Selected extract: Begin

Re: Issue-65: How does logged in and logged out state work -- Draft Proposal

In general i'm really excited about the progress on the response header!
but given that we've just reviewed it this afternoon i do need to get more
feedback both internally and from publishers in order to ensure that this
is reasonably implementable. and i believe we need to discuss this as a
group before any issues are formally closed. it's worth stepping back for a
moment and making sure we all know what we're signing up for, but this is
great progress.




On Wed, Jan 25, 2012 at 7:51 PM, Tom Lowenthal <tom@mozilla.com> wrote:

> In that case, let's follow the simplicity principle and avoid
> extraneous text. I'm closing ISSUE-65 and ACTION-70.
>
> On Wed 25 Jan 2012 07:24:49 PM CET, Andy Zeigler wrote:
> > That would be simpler. Either way is fine with me.
> >
> > -----Original Message-----
> > From: Tom Lowenthal [mailto:tom@mozilla.com]
> > Sent: Wednesday, January 25, 2012 7:22 PM
> > To: Andy Zeigler
> > Cc: Tracking Protection Working Group WG (public-tracking@w3.org)
> > Subject: Re: Issue-65: How does logged in and logged out state work --
> Draft Proposal
> >
> > ACTION-70 ISSUE-65
> > Fine, I suppose. I'd rather just not have any text on this topic at all,
> and let the existing rules work it out.
> >
> > On Wed 25 Jan 2012 02:10:04 PM CET, Andy Zeigler wrote:
> >> I apologize - sent before the cut-and-paste.
> >>
> >> Draft text:
> >>
> >>                  If a user is logged into a first-party website and it
> receives a DNT:1 signal, the website MUST respect DNT:1 signal as a first
> party and SHOULD handle the user login as it normally would. If a user is
> logged into a third-party website, and the third party receives a DNT:1
> signal, then it MUST respect the DNT:1 signal unless it falls under an
> exemption described in section 3.4.

Selected extract: End
Given information: Begin

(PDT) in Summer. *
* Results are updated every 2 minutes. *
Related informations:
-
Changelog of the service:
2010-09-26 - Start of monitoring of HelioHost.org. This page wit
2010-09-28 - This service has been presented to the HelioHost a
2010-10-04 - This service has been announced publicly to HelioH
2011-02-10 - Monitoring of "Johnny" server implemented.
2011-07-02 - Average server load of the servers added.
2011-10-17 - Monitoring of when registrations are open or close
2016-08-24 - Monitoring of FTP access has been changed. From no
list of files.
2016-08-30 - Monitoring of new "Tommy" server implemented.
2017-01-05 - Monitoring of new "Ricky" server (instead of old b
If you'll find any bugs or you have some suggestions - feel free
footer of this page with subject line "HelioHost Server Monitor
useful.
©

Given information: End

■ **Work instructions**
1. In the ISSUE-65 email thread, revise the part that opens with the words containing "On Wed, Jan" and closes with "fine with me.", replacing "extraneous text" with "unnecessary text".
2. Put this sentence from the ISSUE-65 email thread into Spanish: "I apologize - sent before the cut-and-paste."
The items aren't needed for this work.

■ **Responses to the exercise**
1.
On Wed, Jan 25, 2012 at 7:51 PM, Tom Lowenthal <tom@mozilla.com> wrote:

> In that case, let's follow the simplicity principle and avoid
> unnecessary text. I'm closing ISSUE-65 and ACTION-70.
>
> On Wed 25 Jan 2012 07:24:49 PM CET, Andy Zeigler wrote:
> > That would be simpler. Either way is fine with me.

2. Me disculpo: lo envié antes de cortar y pegar.